QuestionThe T-gate and counting T states is so common that we have the Clifford+T paradigm. But why the focus on $$T$$ gates? Most rotation gates would complete the gate set to a universal set. Is it because it is "furthest" away from Clifford?

• I think a decent amount of applications in chemistry (including phase estimation) require you rotate by small Rz angles. I don't think there is a way to doing these rotations transverally so I think they're typically approximated by strings of {H, S, T} gates. Commented Jun 19 at 14:00
• Yes, but if you are building a quantum computer for chemistry applications why not do the distillation of these small Rz angles instead of making them out of T-gates? Commented Jun 19 at 14:20

The $$n$$-th level of the Clifford hierarchy, $$C_n$$, is defined recursively as those gates which preserve $$C_{n-1}$$ under conjugation. That is, $$g \in C_n$$, if for all $$h \in C_{n-1}$$, $$ghg^{-1} \in C_{n-1}$$ with $$C_1$$ the Pauli group.
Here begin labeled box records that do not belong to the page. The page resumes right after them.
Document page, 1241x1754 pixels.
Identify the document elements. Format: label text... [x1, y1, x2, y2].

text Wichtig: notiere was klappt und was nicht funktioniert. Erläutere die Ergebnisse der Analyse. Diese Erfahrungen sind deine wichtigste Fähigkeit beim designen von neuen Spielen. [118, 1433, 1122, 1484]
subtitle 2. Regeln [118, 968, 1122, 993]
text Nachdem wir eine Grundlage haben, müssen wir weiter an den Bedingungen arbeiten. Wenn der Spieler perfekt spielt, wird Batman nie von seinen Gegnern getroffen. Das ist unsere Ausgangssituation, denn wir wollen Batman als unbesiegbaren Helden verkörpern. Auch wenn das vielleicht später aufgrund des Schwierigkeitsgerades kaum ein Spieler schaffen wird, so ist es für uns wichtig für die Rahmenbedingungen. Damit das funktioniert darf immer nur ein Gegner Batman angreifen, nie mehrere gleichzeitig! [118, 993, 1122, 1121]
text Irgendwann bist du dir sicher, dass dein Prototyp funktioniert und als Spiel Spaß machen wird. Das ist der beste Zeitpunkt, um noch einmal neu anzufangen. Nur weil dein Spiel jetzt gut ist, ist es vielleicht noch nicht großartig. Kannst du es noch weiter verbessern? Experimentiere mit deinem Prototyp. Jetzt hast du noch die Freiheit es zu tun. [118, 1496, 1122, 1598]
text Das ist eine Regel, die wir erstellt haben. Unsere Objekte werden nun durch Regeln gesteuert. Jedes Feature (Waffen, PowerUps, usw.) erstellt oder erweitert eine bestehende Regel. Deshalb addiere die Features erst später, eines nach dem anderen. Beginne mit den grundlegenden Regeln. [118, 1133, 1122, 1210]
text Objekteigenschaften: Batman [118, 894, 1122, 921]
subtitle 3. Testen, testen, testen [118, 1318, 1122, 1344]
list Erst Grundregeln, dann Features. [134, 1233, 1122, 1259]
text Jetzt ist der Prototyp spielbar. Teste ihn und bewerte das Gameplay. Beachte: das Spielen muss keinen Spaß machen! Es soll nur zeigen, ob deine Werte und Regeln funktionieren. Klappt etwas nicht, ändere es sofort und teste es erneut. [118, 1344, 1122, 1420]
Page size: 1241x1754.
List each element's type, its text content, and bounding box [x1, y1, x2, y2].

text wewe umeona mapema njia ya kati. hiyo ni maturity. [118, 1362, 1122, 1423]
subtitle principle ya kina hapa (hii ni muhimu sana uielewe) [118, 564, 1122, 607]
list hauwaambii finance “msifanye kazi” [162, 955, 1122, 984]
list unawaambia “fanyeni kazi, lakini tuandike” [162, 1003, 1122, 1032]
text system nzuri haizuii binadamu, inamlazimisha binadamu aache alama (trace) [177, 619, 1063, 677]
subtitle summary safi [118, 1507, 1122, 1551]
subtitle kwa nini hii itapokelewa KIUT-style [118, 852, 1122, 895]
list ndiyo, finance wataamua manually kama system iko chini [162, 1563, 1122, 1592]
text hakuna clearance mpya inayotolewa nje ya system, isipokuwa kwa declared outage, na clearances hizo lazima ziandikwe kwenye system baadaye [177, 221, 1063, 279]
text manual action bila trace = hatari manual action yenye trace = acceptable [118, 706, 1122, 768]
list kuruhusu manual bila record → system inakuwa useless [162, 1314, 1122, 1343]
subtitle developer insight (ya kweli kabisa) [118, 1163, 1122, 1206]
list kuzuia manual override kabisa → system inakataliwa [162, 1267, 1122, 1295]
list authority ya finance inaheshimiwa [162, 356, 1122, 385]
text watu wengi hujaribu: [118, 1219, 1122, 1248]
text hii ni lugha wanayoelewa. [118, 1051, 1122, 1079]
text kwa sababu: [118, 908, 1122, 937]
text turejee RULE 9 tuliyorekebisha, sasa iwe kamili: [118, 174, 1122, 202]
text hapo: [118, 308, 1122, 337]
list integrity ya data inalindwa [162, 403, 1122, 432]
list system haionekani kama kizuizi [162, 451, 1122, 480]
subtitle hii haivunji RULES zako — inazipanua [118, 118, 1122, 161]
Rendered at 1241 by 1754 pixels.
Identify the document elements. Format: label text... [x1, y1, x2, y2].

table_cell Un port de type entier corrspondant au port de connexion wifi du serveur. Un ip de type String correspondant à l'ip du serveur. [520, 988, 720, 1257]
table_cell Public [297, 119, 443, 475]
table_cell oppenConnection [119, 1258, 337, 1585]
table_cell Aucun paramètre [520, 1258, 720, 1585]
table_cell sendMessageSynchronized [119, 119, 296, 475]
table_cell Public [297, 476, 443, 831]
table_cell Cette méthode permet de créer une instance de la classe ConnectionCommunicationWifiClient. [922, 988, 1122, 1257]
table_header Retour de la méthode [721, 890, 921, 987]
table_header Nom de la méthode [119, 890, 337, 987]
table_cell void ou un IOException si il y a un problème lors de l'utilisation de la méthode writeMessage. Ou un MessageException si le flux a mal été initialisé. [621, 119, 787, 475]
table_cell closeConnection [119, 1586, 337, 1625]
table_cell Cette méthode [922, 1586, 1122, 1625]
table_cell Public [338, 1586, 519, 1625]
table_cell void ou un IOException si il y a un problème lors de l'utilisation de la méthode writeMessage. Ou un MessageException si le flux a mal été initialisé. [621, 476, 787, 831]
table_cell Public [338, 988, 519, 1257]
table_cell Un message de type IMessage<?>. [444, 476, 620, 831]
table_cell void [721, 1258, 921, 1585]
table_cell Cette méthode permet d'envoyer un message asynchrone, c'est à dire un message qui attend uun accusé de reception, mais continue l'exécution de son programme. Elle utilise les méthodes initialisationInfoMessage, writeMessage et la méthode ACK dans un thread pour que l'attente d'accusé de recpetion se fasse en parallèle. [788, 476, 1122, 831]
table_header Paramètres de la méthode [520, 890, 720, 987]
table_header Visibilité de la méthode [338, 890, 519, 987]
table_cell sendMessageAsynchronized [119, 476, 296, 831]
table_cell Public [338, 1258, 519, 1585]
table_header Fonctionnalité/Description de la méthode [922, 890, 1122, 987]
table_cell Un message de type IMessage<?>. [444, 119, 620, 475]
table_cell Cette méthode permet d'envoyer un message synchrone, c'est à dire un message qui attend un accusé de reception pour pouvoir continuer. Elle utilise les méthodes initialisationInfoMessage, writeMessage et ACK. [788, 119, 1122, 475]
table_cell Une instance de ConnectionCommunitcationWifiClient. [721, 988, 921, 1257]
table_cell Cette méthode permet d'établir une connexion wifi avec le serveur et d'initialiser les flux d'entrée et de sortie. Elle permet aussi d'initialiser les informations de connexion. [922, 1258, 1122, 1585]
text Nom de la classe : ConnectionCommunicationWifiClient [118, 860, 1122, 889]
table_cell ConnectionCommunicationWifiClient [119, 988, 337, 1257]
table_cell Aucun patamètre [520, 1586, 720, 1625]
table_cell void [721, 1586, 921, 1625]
Gates in $$C_n$$ also have the property that they can be teleported up to an operation in $$C_{n-1}$$. In this sense, a gate in $$C_3$$ is the most "simple:" It can be teleported with a Clifford correction applied.

Unfortunately, $$C_n$$ with $$n \ge 3$$ does not form a group. However, the set of diagonal gates in $$C_n$$ does form a group. Such gates have now been fully characterized. As far as I am aware, this means that $$T$$ is essentially the only single qubit diagonal unitary in $$C_3 \setminus C_2$$.

In this sense $$T$$ is relatively special: It is a diagonal $$C_3$$ gate.

That said, we are not required to make our "easy" operations the Clifford group. For example the binary icosahedral group $$2I$$ and the $$\tau_{60}$$ gate

• The authors of the last reference are quite active on this stack exchange, so any questions would likely be answered Commented Jun 20 at 4:38

The reason I focus on T states is because I want to do billions of Toffoli gates, and you can get Toffoli states of sufficient fidelity by performing one round of 15-to-1 T state distillation followed by 8T-to-1TOF distillation. I'm not aware of any cheaper way to get Toffoli states with that kind of error rate. If someone can do that with a different intermediate state, I'd switch immediately.

I'm not an expert on all the ways a magic states can be used to implement a $$T$$ gate on the circuit, but lets just assume we do a teleportation circuit to teleport the $$T$$ onto the state $$|\psi\rangle$$. The result of the teleportation would be $$TX^xZ^x |\psi \rangle$$ where $$x,z$$ are measurement outcomes of the teleportation. We can manipulate this to $$TX^xZ^xT^\dagger T |\psi \rangle = X^x S^x Z^z T| \psi \rangle$$ (up to a phase or possible extra $$Z$$).

This makes us happy as $$X,Z,S$$ are all Clifford, so we can implement their logical operations and obtain $$T|\psi \rangle$$. This went well for us as $$T X^x Z^z T^\dagger \in \text{Clifford}$$ because $$T$$ is in the second level of the Clifford hierarchy.

This is probably the nice property of $$T$$ we wanted to choose when picking an additional gate.